I took my new salt block for a spin on the Traeger grill Saturday evening. It’s an 8×8 block of Himalayan sea salt intended for cooking. Per the instructions, I slowly brought it up to between 300-400 degrees, then put a t-bone steak on it in the Traeger. The only seasoning applied was pepper. While the actual cook time is within normal parameters, the prep is quite lengthy (sloooowly bringing the block up to temperature), but the flavor it imparted in that steak was pretty darn amazing.
Besides the salt block, there were two other highlights to my weekend. The first was vacation planning. Lots and lots of vacation planning. We are headed to Costa Rica this spring! So excited about that! And, as I am our travel agent I spend a lot of time researching, reserving and arranging. I booked three different locations for us this weekend: a hotel right on the beach in Playa Hermosa, a cabin with a volcano view in La Fortuna and an apartment in the cloud rain forest that is Monteverde. I have a couple more transportation legs to take care of, then I can start researching things that we might like to do. Hiking is high on the list (of course). Relaxing. Photographing everything that moves (and doesn’t move). It should be an amazing trip and we are so looking forward to it.
The other highlight is reflected in the photos you’re seeing. Ever hear of frost heave? It’s pretty cool stuff when it’s occurring in your backyard and not anywhere that will cause damage. On Saturday the husband was looking out the window and noted the heaves. I was willing to suffer the cold for the 20-30 minutes it took to take these photos (such a coastal girl).
The technical definition of frost heaves is as follows (according to Wikipedia): “Frost heaving (or a frost heave) is an upwards swelling of soil during freezing conditions caused by an increasing presence of ice as it grows towards the surface, upwards from the depth in the soil where freezing temperatures have penetrated into the soil (the freezing front or freezing boundary). Ice growth requires a water supply that delivers water to the freezing front via capillary action in certain soils.
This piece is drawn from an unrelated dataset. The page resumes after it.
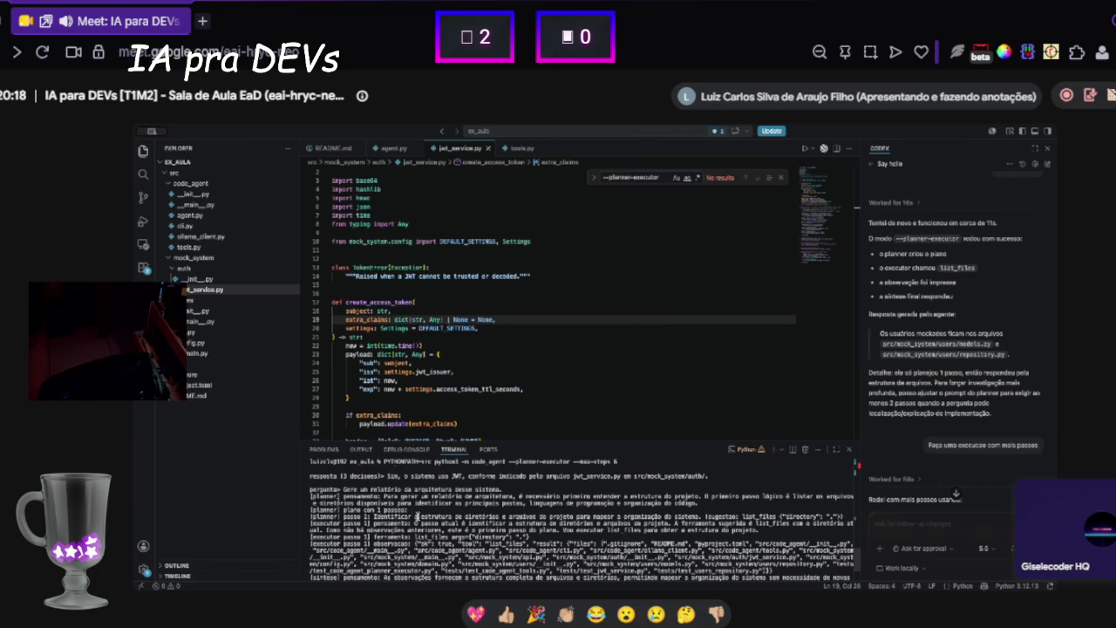
pyautogui.scroll(3, 417, 521)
The weight of overlying soil restrains vertical growth of the ice and can promote the formation of lens-shaped areas of ice within the soil. Yet the force of one or more growing ice lenses is sufficient to lift a layer of soil, as much as 1 foot (0.30 metres) or more. The soil through which water passes to feed the formation of ice lenses must be sufficiently porous to allow capillary action, yet not so porous as to break capillary continuity. Such soil is referred to as “frost susceptible”. The growth of ice lenses continually consumes the rising water at the freezing front.
Now you can say you learned something today. In layman’s terms it looks like the ground is erupting ice and if you walk on that eruption it quickly collapses with a very satisfying crunch. To a human. You should have seen the large orange cat trying to walk across the heaving area. He didn’t think it was very fun and bounded for the back door.
So, that was our weekend in a nutshell. Hoping to get out more soon, but winter can be tough.